§ Exercise brief: What is needed is a word-for-word copy of all the entries, minus the pictures.

***** Task material *****

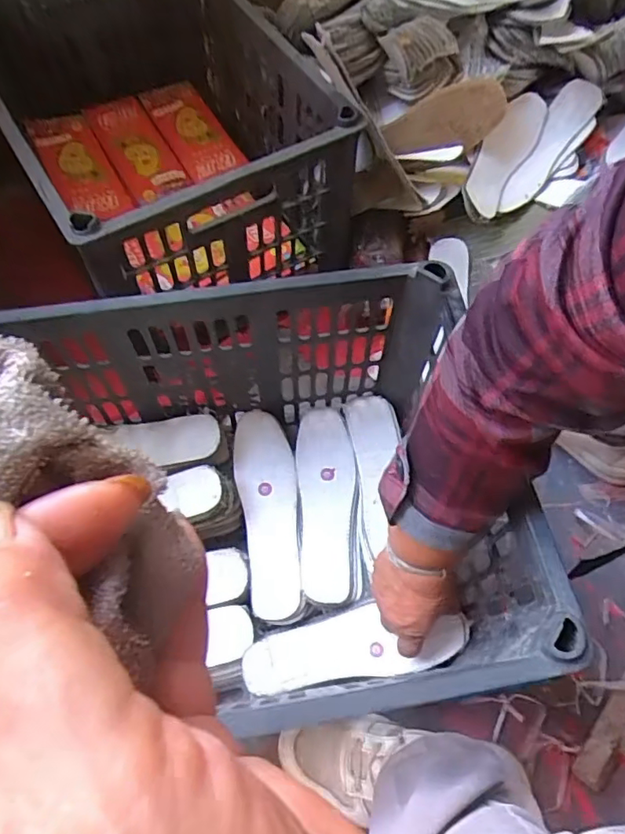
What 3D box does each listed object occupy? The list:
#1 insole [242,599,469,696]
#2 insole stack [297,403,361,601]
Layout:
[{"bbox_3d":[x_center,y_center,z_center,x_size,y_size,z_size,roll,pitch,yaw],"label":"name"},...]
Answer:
[{"bbox_3d":[0.041,0.225,0.550,0.217,0.023,0.067,-8,64,0],"label":"insole"},{"bbox_3d":[0.018,0.099,0.643,0.065,0.046,0.224,-2,64,-3],"label":"insole stack"}]

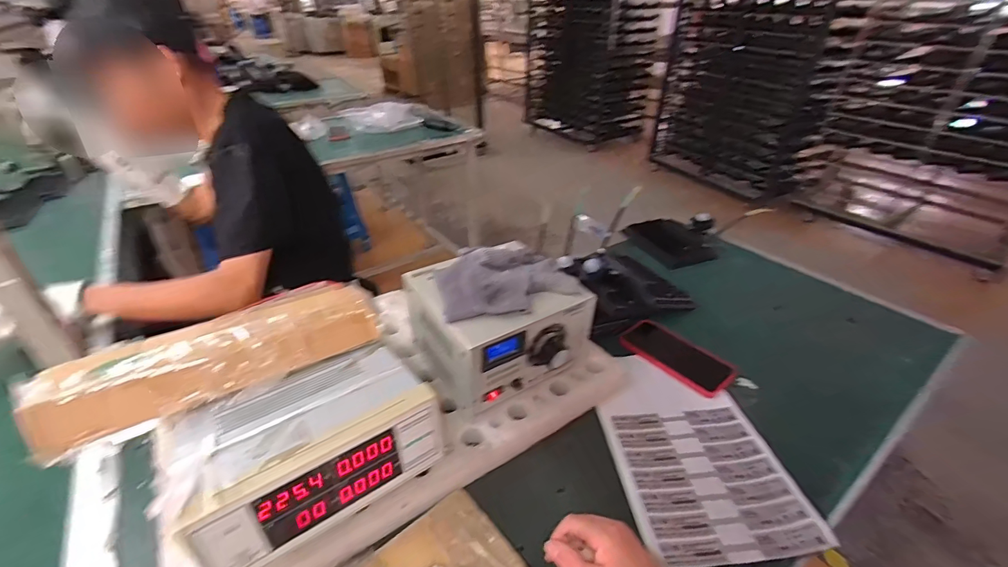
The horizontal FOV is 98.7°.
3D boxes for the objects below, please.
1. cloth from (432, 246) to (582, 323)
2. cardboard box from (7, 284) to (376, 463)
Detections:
[{"bbox_3d":[0.003,-0.010,0.540,0.177,0.046,0.101,-17,38,-23],"label":"cloth"},{"bbox_3d":[-0.287,0.063,0.449,0.295,0.043,0.115,-19,39,-26],"label":"cardboard box"}]

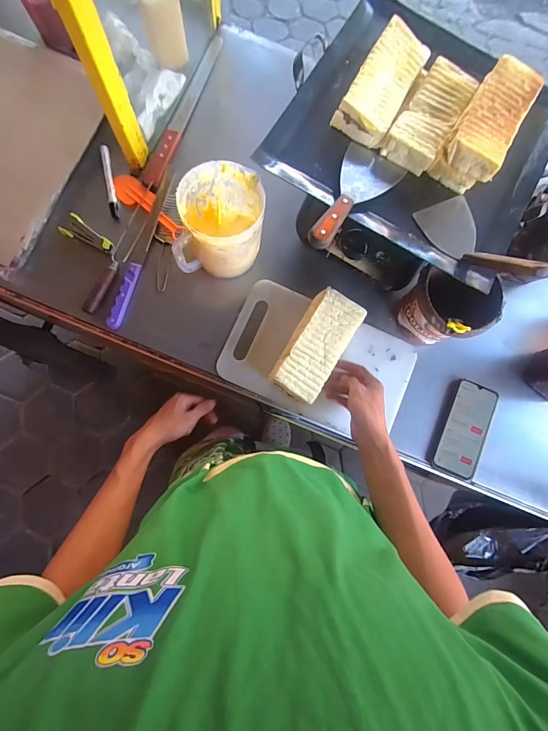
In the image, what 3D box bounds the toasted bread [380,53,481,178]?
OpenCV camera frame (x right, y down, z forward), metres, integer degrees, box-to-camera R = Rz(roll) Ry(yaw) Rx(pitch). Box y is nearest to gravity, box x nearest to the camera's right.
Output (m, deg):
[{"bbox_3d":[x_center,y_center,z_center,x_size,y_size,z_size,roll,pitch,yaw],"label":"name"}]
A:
[{"bbox_3d":[0.244,-0.388,0.538,0.076,0.029,0.181,32,80,3],"label":"toasted bread"}]

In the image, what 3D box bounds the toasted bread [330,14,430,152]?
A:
[{"bbox_3d":[0.171,-0.428,0.532,0.085,0.038,0.179,31,80,2],"label":"toasted bread"}]

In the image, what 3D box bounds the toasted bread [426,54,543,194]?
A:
[{"bbox_3d":[0.319,-0.358,0.523,0.082,0.061,0.180,32,80,3],"label":"toasted bread"}]

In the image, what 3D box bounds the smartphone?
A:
[{"bbox_3d":[0.338,0.111,0.614,0.078,0.014,0.165,23,80,1],"label":"smartphone"}]

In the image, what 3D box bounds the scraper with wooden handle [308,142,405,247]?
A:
[{"bbox_3d":[0.112,-0.245,0.509,0.088,0.022,0.212,33,66,3],"label":"scraper with wooden handle"}]

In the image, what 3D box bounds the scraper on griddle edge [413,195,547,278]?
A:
[{"bbox_3d":[0.284,-0.165,0.489,0.080,0.052,0.193,-19,48,-6],"label":"scraper on griddle edge"}]

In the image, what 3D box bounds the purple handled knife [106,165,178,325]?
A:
[{"bbox_3d":[-0.233,-0.212,0.620,0.020,0.016,0.309,17,80,0],"label":"purple handled knife"}]

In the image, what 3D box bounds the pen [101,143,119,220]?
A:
[{"bbox_3d":[-0.300,-0.336,0.635,0.014,0.013,0.141,-12,81,-5],"label":"pen"}]

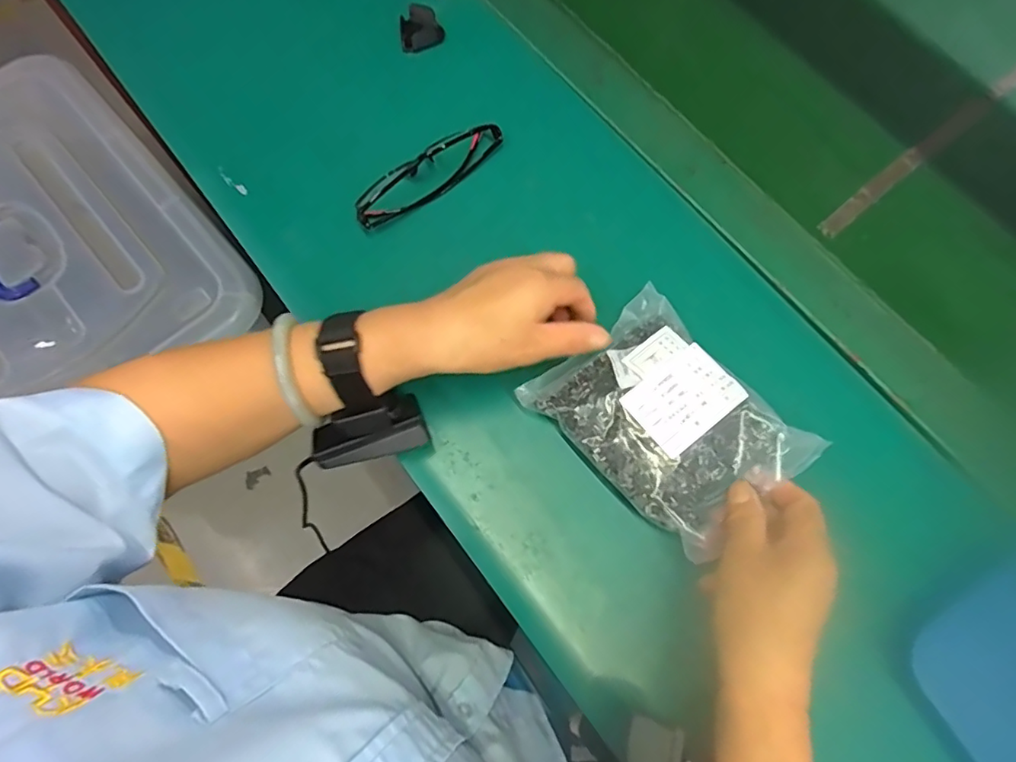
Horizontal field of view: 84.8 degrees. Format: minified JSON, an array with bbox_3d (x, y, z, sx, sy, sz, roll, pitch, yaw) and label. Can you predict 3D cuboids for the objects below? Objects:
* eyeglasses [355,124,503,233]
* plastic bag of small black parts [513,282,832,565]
[{"bbox_3d":[-0.062,-0.163,0.439,0.137,0.030,0.029,-43,78,-13],"label":"eyeglasses"},{"bbox_3d":[0.107,0.023,0.366,0.124,0.033,0.153,-37,77,-12],"label":"plastic bag of small black parts"}]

*****

§ Result of the task:
What 3D box does each listed object occupy? The list:
#1 insole [242,599,469,696]
#2 insole stack [297,403,361,601]
Layout:
[{"bbox_3d":[x_center,y_center,z_center,x_size,y_size,z_size,roll,pitch,yaw],"label":"name"},...]
Answer:
[{"bbox_3d":[0.041,0.225,0.550,0.217,0.023,0.067,-8,64,0],"label":"insole"},{"bbox_3d":[0.018,0.099,0.643,0.065,0.046,0.224,-2,64,-3],"label":"insole stack"}]

The horizontal FOV is 98.7°.
3D boxes for the objects below, please.
1. cloth from (432, 246) to (582, 323)
2. cardboard box from (7, 284) to (376, 463)
Detections:
[{"bbox_3d":[0.003,-0.010,0.540,0.177,0.046,0.101,-17,38,-23],"label":"cloth"},{"bbox_3d":[-0.287,0.063,0.449,0.295,0.043,0.115,-19,39,-26],"label":"cardboard box"}]

In the image, what 3D box bounds the toasted bread [380,53,481,178]?
OpenCV camera frame (x right, y down, z forward), metres, integer degrees, box-to-camera R = Rz(roll) Ry(yaw) Rx(pitch). Box y is nearest to gravity, box x nearest to the camera's right.
Output (m, deg):
[{"bbox_3d":[x_center,y_center,z_center,x_size,y_size,z_size,roll,pitch,yaw],"label":"name"}]
A:
[{"bbox_3d":[0.244,-0.388,0.538,0.076,0.029,0.181,32,80,3],"label":"toasted bread"}]

In the image, what 3D box bounds the toasted bread [330,14,430,152]?
A:
[{"bbox_3d":[0.171,-0.428,0.532,0.085,0.038,0.179,31,80,2],"label":"toasted bread"}]

In the image, what 3D box bounds the toasted bread [426,54,543,194]?
A:
[{"bbox_3d":[0.319,-0.358,0.523,0.082,0.061,0.180,32,80,3],"label":"toasted bread"}]

In the image, what 3D box bounds the smartphone?
A:
[{"bbox_3d":[0.338,0.111,0.614,0.078,0.014,0.165,23,80,1],"label":"smartphone"}]

In the image, what 3D box bounds the scraper with wooden handle [308,142,405,247]?
A:
[{"bbox_3d":[0.112,-0.245,0.509,0.088,0.022,0.212,33,66,3],"label":"scraper with wooden handle"}]

In the image, what 3D box bounds the scraper on griddle edge [413,195,547,278]?
A:
[{"bbox_3d":[0.284,-0.165,0.489,0.080,0.052,0.193,-19,48,-6],"label":"scraper on griddle edge"}]

In the image, what 3D box bounds the purple handled knife [106,165,178,325]?
A:
[{"bbox_3d":[-0.233,-0.212,0.620,0.020,0.016,0.309,17,80,0],"label":"purple handled knife"}]

In the image, what 3D box bounds the pen [101,143,119,220]?
A:
[{"bbox_3d":[-0.300,-0.336,0.635,0.014,0.013,0.141,-12,81,-5],"label":"pen"}]

Horizontal field of view: 84.8 degrees. Format: minified JSON, an array with bbox_3d (x, y, z, sx, sy, sz, roll, pitch, yaw) and label. Can you predict 3D cuboids for the objects below? Objects:
* eyeglasses [355,124,503,233]
* plastic bag of small black parts [513,282,832,565]
[{"bbox_3d":[-0.062,-0.163,0.439,0.137,0.030,0.029,-43,78,-13],"label":"eyeglasses"},{"bbox_3d":[0.107,0.023,0.366,0.124,0.033,0.153,-37,77,-12],"label":"plastic bag of small black parts"}]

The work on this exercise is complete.